2010-05-05 »
Uploading yourself for fun and profit (plus: sshuttle 0.20 "almost" works on MacOS)
After trying out the initial version of sshuttle that I produced this weekend, a few people asked me whether it would be possible to make it work without installing a sshuttle server on the server machine. Can it work with just an sshd, they wondered?
Good question.
Some people pointed out ssh's -D option (dynamic port forwarding using a SOCKS proxy). If we just used that (ie. the sshuttle client transproxies stuff into ssh's SOCKS server), then there wouldn't need to be a server side for sshuttle, and that would solve the problem. But sadly, sshd's latency management is pretty thoroughly awful - among other things, it sets its SO_SNDBUF way too high - so if you have a few connections going at once, performance takes a dump. sshuttle has some clever stuff to make sure that doesn't happen even if you've got giant ISOs downloading over your VPN link. I'd like to keep that.
So then I said to myself, hey, self, what if we just uploaded our source code to the remote server and executed it automatically? It works for viruses (technically worms), after all.
You know it's never a good thing when I start talking to myself. And yet the result is surprisingly simple and elegant. Here's a simplified version of what the "stage 1 reassembler" looks like:
ssh hostname python -c ' import sys; exec compile(sys.stdin.read(%d), "assembler.py", "exec")'
Where "%d" is substituted with the length of assembler.py. Assembler.py, by the way, is the "stage 2 reassembler," which looks like this:
import sys, zlib z = zlib.decompressobj() mainmod = sys.modules[__name__] while 1: name = sys.stdin.readline().strip() if name: nbytes = int(sys.stdin.readline()) if verbosity >= 2: sys.stderr.write('remote assembling %r (%d bytes)\n' % (name, nbytes)) content = z.decompress(sys.stdin.read(nbytes)) exec compile(content, name, "exec") # FIXME: this crushes everything into a single module namespace, # then makes each of the module names point at this one. Gross. assert(name.endswith('.py')) modname = name[:-3] mainmod.__dict__[modname] = mainmod else: break main()
Yeah, that's right, I gzipped it.
You know the best part? When the server throws an exception, it still gives the right filenames and line numbers in the backtrace, because we assemble each file separately.
If anybody knows the right python incantation to make it import each of the modules as a separate actual module object (rather than just dumping it all into the global namespace, as the comment indicates) please send a patch.
Grab the latest version of sshuttle VPN on GitHub.
"Almost" works on MacOS
Responding to popular request, I thought I would try to get the sshuttle client working on MacOS. (The sshuttle server already works - or at least it should work - on just about any platform with an sshd.)
MacOS, being based on BSD, uses the same ipfw stuff as FreeBSD seems to use. So it "should" be just a matter of having it auto-detect whether the current system uses iptables or ipfw, then run the right commands, right?

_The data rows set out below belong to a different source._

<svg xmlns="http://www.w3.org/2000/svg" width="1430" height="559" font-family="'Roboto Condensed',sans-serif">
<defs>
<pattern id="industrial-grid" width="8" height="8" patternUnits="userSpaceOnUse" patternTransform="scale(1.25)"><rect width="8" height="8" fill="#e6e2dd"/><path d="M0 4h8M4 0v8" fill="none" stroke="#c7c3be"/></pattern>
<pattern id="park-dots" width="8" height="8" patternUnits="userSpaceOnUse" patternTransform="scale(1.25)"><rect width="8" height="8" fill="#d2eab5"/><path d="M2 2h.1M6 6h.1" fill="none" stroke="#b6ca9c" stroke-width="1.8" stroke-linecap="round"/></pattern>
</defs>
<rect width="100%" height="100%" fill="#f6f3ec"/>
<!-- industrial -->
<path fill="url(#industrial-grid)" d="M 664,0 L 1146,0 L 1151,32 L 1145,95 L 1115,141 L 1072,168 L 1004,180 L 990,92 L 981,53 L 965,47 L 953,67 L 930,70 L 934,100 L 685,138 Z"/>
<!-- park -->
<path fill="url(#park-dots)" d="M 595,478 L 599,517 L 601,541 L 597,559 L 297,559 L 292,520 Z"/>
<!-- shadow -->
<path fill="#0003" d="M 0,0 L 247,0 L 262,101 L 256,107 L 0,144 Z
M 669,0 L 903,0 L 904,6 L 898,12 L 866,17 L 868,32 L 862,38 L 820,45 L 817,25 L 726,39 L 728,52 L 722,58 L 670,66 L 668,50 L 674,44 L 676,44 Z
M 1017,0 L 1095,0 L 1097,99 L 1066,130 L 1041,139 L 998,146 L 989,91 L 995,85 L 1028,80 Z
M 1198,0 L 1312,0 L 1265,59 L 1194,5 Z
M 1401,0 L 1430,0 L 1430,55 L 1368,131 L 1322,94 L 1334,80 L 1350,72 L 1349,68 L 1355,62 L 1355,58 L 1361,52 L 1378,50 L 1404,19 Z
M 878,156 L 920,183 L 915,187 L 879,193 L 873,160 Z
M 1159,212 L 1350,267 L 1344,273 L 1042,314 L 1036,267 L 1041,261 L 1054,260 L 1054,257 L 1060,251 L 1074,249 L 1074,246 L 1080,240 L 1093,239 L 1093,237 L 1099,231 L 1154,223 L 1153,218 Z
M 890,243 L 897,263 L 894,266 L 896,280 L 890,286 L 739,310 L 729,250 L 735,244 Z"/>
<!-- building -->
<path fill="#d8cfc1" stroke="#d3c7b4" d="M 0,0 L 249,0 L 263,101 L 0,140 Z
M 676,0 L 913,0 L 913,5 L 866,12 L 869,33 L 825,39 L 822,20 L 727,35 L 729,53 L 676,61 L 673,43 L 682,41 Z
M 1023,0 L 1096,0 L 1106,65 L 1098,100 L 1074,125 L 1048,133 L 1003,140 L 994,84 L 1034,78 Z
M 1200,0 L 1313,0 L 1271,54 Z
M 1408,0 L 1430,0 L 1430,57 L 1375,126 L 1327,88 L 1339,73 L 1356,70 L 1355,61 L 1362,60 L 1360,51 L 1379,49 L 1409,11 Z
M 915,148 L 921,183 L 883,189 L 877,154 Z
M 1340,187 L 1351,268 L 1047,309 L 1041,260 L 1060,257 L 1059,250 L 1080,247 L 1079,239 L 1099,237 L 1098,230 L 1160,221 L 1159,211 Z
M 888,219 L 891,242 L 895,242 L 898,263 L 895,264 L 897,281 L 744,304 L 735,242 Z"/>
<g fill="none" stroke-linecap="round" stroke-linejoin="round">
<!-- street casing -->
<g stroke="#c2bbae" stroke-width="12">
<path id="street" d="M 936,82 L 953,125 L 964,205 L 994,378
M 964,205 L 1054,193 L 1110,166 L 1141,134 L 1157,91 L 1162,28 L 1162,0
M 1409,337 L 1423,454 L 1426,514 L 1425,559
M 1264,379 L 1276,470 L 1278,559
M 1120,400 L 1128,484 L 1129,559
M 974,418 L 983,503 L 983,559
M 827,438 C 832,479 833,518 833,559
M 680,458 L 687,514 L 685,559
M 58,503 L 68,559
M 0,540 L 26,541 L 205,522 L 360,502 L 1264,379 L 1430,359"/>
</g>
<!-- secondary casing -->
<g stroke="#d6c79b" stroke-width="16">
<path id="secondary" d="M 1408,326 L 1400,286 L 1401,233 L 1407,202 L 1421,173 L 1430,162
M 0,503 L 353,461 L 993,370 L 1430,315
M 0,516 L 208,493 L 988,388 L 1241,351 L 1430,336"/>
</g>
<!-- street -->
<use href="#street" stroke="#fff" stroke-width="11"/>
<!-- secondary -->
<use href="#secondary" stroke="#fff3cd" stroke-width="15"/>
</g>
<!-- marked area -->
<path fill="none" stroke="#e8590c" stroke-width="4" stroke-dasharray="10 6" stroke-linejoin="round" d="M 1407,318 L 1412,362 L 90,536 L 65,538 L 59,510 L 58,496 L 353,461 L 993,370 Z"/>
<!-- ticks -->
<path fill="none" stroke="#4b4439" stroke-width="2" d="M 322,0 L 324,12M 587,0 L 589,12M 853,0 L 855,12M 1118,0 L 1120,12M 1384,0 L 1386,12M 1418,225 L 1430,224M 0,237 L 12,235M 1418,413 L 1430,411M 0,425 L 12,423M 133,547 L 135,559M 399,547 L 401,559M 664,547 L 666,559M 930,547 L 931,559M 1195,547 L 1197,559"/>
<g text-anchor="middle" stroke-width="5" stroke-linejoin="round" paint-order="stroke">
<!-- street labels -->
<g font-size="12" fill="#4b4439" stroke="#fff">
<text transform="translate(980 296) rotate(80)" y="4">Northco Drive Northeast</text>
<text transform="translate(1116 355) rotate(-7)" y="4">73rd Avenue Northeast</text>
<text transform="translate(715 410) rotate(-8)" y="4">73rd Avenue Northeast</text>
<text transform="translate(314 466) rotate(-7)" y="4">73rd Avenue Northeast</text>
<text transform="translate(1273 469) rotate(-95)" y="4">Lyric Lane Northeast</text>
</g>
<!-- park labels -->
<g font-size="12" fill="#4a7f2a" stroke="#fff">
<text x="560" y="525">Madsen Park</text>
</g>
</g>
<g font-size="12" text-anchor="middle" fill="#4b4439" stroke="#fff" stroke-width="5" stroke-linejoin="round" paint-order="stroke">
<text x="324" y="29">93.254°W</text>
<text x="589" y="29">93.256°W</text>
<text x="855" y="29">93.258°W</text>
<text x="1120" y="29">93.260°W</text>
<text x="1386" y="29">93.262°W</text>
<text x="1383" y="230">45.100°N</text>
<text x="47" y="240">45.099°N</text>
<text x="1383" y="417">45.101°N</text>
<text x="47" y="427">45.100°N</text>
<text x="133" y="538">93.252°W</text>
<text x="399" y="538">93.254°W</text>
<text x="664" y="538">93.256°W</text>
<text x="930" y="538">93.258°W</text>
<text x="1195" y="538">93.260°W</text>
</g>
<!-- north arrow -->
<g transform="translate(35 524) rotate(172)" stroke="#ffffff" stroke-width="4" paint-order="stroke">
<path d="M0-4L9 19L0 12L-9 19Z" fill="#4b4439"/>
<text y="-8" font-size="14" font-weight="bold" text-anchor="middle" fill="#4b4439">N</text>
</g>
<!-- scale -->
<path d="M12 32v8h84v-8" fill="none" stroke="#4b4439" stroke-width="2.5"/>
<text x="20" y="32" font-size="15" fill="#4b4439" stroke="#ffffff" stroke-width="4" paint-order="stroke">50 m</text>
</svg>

Well, almost. I did all that stuff, and I've almost got the rules working, but I just can't make it work right. I'm using MacOS X Snow Leopard on my laptop. I checked it in and pushed it anyway in case anybody wants to take a look; the final fix is probably a one liner.
For more information on my conundrum, see my (as yet unanswered) question on ServerFault. If you can contribute an answer, you'll forever be my hero. Even if you don't know anything about ipfw, if you could run through the steps on your version of MacOS or BSD and tell me what happens, it could help narrow things down.
Enjoy!
Update 2010/05/05: Thanks to Ed Maste and drheld for helping confirm. It seems that FreeBSD and MacOS 10.5 Leopard work fine - which means sshuttle 0.20 should work for you, yay! - while Snow Leopard consistently does not.
Really, that restores a bit of balance to the universe; since everyone I know who's upgraded to Snow Leopard went through huge pain and suffering, I was a little shocked to find that my own upgrade had been harmless, and one friend's upgrade really did make their computer go much faster (boggle). Now that Snow Leopard has finally screwed me after all, I once again feel like things are as they should be.